A U.S. Securities and Exchange Commission task force has been talking to a number of people who are active in the life settlement industry.
“We are aware of 4 to 6 brokers who spoke to them, along with 4 to 6 providers,” says Doug Head, executive director of the Life Insurance Settlement Association, Orlando, Fla.
The SEC task force has also been talking to attorneys and other experts familiar with the secondary market, Head says.
Head himself spent 2 hours in a meeting at SEC headquarters last month. He says he talked to 14 of the staff members who are on the task force, which was appointed by SEC Chairman Mary Schapiro to look into life settlements.
“They were just trying to learn about the business,” Head says of the meeting, which he says he had initiated.
He says he knows a broker who sat with task force members for 3 hours, explaining the paperwork and processes used in life settlements.
“I appreciate [that] they are trying to understand what our industry does,” he says.
“People are educating themselves” about settlements, “and the more education, the more people are going to benefit from this option,” he says.
Peter Mazonas, chief executive officer of Life Settlement Financial L.L.C., San Rafael, Calif., says he met with the SEC task force Nov. 2. Mazonas says he spoke in support of using accounting standards to assure consistent valuation of securitized pools of life settlements.

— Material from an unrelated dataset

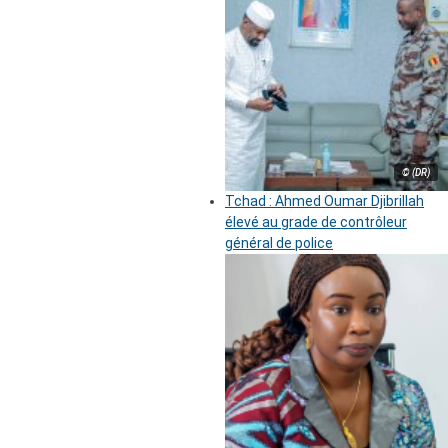
© (DR)
Tchad : Ahmed Oumar Djibrillah
élevé au grade de contrôleur
général de police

An SEC spokesman declined to comment on the task force’s study of the industry or to suggest when its work might be completed.
In a speech in Washington Oct. 22, Schapiro said she appointed the task force to help the SEC “understand the range of issues presented by the life settlements market.”
The SEC is also working with other government agencies to figure out whether there is sufficient regulation of the settlement market, she said in the speech.